Céline Vara: "80% des personnes surendettées attendent plus de 3 ans pour demander de l'aide"
En Suisse, de plus en plus de personnes n'arrivent pas à honorer leurs dettes. Pour l'expliquer, il y a bien entendu les situations personnelles, comme le chômage, le divorce, la maladie ou encore l'accident, mais aussi l'augmentation des coûts du logement, de la nourriture ou des primes d'assurances maladie.
Ce sont d'ailleurs ces factures d'assurance maladie, avec les impôts, qui sont les deux principales sources de surendettement pour les Suisses et les Suissesses.
"On doit s'adresser aux jeunes"
Invitée de La Matinale mardi, la conseillère aux Etats neuchâteloise Céline Vara juge qu'il existe en Suisse "un tabou" sur cette problématique et des "clichés" sur les personnes touchées par ce phénomène.
"On a cette image de la personne qui ne sait pas gérer, qui ne sait pas utiliser son argent à bon escient, voire qui est déviante, qui a des pathologies ou des dépendances, alors qu'on se rend compte que la plupart du temps, les personnes arrivent dans cette situation après des épisodes de vie difficiles", explique-t-elle.
Pourtant, des profils type existent tout de même, comme le rappelle l'élue Verte: "On sait que les femmes ont plus de problèmes d'endettement, notamment celles à la retraite qui n'ont pas réussi à cotiser suffisamment. On sait également que les jeunes sont un public cible pour les questions de consommation, de petits crédits, et c'est vraiment peut-être le public auquel on doit s'adresser en premier, parce qu'ensuite l'endettement progresse toujours plus, jusqu'à atteindre des montants vertigineux".
Détection au coeur du dispositif
Celle qui préside également Dettes Conseils Suisse, la faîtière des organisations de désendettement, plaide une détection plus précoce des cas.
"On doit pouvoir détecter ces situations d'endettement aussi rapidement que possible pour éviter qu'elles se transforment en surendettement: 80% des personnes affectées par le surendettement attendent plus de trois ans pour demander de l'aide, c'est beaucoup trop", rappelle-t-elle.
Dans le canton de Neuchâtel, 11% de la population n'arrive pas à payer ses factures, contre une moyenne nationale de 6,5%. Une loi a justement été votée il y a un an pour lutter contre le phénomène.

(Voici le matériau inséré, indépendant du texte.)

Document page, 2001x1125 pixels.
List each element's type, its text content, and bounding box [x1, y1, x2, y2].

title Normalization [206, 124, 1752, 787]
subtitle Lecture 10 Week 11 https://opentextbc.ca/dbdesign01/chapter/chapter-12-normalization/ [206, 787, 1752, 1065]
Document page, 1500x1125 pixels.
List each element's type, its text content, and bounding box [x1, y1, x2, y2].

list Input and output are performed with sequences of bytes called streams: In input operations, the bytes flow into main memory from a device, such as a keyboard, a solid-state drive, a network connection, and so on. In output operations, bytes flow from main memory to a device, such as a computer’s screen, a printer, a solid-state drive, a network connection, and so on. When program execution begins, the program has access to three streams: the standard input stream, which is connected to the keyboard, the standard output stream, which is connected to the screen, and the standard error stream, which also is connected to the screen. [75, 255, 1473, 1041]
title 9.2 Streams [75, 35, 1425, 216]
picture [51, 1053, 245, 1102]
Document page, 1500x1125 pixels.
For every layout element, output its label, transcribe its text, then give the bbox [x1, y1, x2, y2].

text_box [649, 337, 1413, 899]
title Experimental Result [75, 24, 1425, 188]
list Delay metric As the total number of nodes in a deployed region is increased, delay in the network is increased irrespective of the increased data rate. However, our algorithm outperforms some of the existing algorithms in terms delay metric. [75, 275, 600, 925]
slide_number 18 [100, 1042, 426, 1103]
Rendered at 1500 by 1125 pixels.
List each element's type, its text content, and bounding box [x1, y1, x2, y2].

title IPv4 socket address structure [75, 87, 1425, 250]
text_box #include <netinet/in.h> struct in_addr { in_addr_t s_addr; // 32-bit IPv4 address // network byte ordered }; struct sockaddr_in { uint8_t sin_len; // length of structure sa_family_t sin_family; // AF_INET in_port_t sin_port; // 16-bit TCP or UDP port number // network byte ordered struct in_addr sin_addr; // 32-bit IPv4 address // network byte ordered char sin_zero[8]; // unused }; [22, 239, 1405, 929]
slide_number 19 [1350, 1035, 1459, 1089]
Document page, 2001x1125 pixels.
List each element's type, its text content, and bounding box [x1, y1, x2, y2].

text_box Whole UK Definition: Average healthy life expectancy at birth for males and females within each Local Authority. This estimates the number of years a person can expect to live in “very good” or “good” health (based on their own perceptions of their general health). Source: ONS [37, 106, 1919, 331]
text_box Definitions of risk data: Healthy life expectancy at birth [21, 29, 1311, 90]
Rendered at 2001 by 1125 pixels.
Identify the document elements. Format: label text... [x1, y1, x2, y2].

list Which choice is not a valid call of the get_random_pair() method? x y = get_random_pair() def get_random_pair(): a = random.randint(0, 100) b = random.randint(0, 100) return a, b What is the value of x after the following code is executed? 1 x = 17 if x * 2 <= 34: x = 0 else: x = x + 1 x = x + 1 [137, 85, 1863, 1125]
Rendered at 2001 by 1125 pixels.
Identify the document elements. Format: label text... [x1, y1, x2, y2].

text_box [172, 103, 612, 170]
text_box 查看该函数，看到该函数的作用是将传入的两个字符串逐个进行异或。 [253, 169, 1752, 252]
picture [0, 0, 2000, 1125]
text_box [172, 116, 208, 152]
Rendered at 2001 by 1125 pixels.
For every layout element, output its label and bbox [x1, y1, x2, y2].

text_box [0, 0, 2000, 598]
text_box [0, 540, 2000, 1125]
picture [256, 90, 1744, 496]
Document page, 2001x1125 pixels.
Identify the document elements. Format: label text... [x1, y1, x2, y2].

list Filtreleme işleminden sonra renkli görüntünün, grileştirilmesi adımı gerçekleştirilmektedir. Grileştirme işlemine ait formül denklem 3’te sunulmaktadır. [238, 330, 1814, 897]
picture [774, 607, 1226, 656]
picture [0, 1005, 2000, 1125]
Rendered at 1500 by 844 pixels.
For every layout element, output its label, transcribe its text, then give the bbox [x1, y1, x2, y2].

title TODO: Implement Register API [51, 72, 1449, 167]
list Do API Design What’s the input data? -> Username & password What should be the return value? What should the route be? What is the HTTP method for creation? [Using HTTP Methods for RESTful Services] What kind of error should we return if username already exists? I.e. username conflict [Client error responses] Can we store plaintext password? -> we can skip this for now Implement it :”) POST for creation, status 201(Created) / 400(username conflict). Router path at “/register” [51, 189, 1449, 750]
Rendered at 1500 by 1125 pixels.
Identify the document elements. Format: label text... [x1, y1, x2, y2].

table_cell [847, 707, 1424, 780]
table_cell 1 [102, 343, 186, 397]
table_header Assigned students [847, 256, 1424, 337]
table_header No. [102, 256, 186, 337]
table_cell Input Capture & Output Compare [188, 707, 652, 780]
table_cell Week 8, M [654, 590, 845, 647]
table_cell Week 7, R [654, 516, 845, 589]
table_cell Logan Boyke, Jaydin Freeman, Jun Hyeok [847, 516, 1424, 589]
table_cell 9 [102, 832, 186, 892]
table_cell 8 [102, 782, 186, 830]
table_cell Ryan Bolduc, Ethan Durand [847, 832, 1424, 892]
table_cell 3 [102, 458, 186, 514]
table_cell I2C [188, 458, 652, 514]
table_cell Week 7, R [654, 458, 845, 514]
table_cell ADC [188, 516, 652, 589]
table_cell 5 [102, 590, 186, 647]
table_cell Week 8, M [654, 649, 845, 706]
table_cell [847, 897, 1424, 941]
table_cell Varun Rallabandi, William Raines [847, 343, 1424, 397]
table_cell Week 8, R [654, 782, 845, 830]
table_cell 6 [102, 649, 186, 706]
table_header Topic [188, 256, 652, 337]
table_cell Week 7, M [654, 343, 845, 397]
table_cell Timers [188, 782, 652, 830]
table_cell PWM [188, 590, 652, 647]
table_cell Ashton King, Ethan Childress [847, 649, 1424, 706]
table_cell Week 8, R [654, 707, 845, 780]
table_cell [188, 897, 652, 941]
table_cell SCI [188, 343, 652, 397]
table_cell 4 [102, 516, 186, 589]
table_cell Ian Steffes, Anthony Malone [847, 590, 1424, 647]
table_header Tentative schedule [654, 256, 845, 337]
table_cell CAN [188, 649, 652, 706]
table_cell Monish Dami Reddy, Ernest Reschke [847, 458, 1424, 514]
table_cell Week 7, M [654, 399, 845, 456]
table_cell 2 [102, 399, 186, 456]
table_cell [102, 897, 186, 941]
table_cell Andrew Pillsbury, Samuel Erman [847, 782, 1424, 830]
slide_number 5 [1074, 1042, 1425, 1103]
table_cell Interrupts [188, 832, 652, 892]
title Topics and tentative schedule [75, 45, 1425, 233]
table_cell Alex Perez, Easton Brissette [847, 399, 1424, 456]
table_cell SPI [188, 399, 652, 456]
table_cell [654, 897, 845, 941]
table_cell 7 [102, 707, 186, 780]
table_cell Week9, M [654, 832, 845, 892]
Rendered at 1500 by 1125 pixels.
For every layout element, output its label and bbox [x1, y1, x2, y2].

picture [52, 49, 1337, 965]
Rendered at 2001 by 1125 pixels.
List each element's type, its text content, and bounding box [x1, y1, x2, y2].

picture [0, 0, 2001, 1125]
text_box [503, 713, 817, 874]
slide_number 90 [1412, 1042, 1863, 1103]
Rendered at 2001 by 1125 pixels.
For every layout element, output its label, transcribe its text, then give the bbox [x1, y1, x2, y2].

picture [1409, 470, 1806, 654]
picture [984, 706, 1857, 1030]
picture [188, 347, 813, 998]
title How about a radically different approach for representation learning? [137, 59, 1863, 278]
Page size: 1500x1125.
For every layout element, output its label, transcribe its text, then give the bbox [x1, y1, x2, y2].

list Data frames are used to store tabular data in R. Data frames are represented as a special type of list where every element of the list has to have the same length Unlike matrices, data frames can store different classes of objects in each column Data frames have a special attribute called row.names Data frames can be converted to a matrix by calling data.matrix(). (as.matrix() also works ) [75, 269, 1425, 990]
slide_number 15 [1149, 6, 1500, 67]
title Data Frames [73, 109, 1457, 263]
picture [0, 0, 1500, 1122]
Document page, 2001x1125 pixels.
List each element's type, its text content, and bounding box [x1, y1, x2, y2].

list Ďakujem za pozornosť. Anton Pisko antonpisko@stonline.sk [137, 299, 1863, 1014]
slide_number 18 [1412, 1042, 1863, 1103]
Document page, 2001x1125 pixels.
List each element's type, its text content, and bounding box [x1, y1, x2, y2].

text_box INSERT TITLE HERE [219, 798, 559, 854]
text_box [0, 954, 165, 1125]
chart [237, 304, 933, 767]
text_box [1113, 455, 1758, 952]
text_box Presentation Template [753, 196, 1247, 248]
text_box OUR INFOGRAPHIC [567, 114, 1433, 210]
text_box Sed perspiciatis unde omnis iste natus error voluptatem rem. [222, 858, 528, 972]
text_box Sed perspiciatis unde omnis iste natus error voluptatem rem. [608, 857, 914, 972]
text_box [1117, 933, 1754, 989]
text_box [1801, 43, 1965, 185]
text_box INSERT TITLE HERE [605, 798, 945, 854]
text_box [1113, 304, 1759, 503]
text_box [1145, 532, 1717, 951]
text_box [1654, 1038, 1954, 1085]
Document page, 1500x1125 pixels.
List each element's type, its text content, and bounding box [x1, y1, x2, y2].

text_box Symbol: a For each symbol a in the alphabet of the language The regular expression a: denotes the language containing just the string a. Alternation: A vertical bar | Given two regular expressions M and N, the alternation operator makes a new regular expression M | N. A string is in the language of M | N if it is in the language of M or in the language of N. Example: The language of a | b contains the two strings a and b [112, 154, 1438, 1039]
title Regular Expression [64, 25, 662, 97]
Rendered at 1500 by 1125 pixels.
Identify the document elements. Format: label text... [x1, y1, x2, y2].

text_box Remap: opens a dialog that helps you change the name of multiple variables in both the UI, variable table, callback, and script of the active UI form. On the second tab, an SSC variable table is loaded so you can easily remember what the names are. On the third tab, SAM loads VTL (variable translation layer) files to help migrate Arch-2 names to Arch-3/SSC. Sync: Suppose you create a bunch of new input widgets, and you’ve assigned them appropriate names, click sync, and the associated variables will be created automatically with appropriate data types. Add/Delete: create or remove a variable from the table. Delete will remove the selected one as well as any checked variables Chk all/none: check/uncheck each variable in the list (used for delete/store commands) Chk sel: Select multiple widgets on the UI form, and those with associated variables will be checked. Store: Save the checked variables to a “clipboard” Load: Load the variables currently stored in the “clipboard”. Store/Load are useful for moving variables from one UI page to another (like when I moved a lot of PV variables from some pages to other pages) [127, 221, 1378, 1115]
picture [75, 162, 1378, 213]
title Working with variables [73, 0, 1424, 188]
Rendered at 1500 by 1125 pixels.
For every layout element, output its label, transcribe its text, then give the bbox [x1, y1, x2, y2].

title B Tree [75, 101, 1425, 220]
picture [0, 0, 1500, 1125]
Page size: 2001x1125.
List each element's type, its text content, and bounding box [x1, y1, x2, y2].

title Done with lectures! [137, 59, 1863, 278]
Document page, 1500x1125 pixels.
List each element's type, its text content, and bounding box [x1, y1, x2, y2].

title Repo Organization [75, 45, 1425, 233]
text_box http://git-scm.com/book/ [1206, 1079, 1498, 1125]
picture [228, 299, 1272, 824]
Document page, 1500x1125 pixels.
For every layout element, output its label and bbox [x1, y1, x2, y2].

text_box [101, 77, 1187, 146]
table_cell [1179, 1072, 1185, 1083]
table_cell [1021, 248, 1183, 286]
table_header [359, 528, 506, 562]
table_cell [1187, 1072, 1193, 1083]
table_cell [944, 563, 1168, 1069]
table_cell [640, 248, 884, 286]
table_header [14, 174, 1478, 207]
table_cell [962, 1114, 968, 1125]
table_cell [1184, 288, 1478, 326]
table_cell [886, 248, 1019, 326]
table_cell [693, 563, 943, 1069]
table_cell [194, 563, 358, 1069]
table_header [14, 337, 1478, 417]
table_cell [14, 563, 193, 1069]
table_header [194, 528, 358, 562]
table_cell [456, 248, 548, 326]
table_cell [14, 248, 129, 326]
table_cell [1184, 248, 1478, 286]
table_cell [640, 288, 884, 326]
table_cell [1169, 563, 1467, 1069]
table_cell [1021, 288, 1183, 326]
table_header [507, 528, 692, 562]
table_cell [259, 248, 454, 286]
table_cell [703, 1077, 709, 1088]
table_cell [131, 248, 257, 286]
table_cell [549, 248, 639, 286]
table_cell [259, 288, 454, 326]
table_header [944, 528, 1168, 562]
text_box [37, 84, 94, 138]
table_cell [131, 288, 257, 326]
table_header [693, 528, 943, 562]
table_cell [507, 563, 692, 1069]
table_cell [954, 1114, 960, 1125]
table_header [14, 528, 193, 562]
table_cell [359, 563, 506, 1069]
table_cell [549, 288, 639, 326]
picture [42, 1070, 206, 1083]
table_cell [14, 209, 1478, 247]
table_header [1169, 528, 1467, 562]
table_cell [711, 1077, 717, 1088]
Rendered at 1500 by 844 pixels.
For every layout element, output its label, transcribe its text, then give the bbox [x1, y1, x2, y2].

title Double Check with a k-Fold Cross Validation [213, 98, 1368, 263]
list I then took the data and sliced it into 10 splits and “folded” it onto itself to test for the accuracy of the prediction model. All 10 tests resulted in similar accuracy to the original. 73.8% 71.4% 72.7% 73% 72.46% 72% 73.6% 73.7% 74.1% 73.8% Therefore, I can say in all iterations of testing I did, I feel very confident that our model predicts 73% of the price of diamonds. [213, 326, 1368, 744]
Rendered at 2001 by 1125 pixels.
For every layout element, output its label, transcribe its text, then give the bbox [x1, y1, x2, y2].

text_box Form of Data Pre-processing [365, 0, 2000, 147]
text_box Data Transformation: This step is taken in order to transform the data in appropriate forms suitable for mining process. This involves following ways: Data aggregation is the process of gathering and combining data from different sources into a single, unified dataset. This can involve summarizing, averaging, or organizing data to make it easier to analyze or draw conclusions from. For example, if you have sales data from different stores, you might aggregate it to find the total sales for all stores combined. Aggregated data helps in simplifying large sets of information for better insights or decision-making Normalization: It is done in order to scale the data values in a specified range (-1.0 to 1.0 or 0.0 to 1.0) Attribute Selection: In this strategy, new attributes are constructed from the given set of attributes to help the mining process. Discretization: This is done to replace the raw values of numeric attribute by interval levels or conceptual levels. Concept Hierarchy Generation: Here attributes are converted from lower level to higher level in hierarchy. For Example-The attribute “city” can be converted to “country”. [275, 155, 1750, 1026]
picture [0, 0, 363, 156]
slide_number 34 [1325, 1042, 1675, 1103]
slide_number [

"Nous sommes le seul canton à avoir une loi cantonale, la loi sur la lutte et la prévention sur le surendettement. Le canton a compris que c'était une problématique importante", juge Céline Vara.
Présenter les moyens à disposition
Pour détecter précocement ces situations, le canton de Neuchâtel implique l'administration, qui a désormais un rôle de guide pour présenter des solutions à ces personnes.
"Il est extrêmement dur de se rendre auprès d'une association de professionnels comme Caritas pour demander de l'aide. Dans le canton de Neuchâtel, à l'office des impôts, lorsque la personne vient faire une demande d'échelonnement ou de rattrapage, on peut lui dire vers qui elle doit se tourner, quels sont les moyens à disposition", explique-t-elle.
Et d'ajouter: "On devrait pouvoir élargir ça auprès de l'employeur, lorsque la personne demande une avance sur son salaire, par exemple".
Une prise de conscience au niveau fédéral ?
A Berne, l'avis de Céline Vara est qu'au niveau politique, il y a encore beaucoup de chemin à faire pour prendre conscience de cette thématique. La Verte explique que le cliché de "la personne fautive" est une fois encore tenace.
"Mais heureusement, au niveau fédéral, on est en train de réviser la loi sur les poursuites et faillites. On va être dans le processus de consultation d'ici cet été et Dettes Conseils Suisse espère beaucoup de ce projet, afin qu'on puisse par exemple revenir à un mécanisme de remise de dettes", nuance-t-elle.